SOC 735: Seminar in Inequalities: Masculinities: This course provides an introduction to sociological research and theory on masculinity. While the majority of scholarship in gender has focused on women, this course critically interrogates men and the constitution of masculinity. This tack is crucial to understanding gender inequality because men as a group benefit from the gender order, and enactments of masculinity tend to reproduce power and dominance. At the same time, we will consider how intersections with other dimensions of inequality such as class, race, place, and sexuality complicate masculinities and position men differently in relationship to gender dividends. The course is organized to examine: 1) masculinity in theoretical and historical context, 2) learning and representing masculine identities, 3) the social enactment of manhood and its consequences, and 4) the future of masculinity research and praxis. We will cover topics such as the theory of hegemonic masculinity and critiques; intersections of masculinity with other categories of difference; linkages between violence and masculinity; and masculinity in venues such education, sport, popular culture, and criminal justice. Edward Morris, W 4:00-6:30pm. This course will count toward requirements for the GWS graduate certificate and other degrees as appropriate.
 

ANT 731-001:  Gender Anthropology:  ANT 737 will be of interest to graduate students in a variety of disciplines with interests in cross-cultural and transnational perspectives on women and gender.  It may count toward the PhD in GWS, also fulfills the cross-cultural requirement and/or the outside discipline requirement of the Gender and Women Studies (GWS) Graduate Certificate, and does not require prior coursework in anthropology. Using both feminist anthropological and interdisciplinary approaches, the seminar introduces students to the global, cross-cultural variability in constructions of gender and to the emergence of anthropological approaches to the study of gender.  The course theme this year is Gender and Identity.

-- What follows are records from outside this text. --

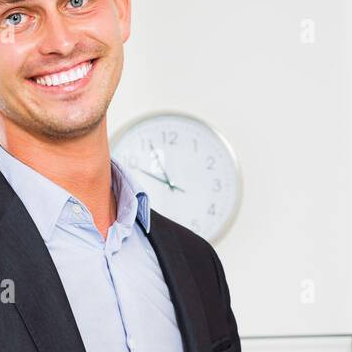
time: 9:56
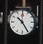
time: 10:24
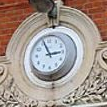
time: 2:55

After a brief chronological overview of cross cultural theories of gender since the 1970s, the seminar will focus on theories and case studies of gender and identity.  We will examine a variety of theoretical approaches to identity, including those drawn from theories of power, corporeality, resistance, economics, and kinship and descent. Topics we will examine include expressing identity through women’s bodies, ethnicity, personhood, kinship, sexuality, cultural identity politics; and property rights. Monica Urdvardy, T 4:30-7:00pm.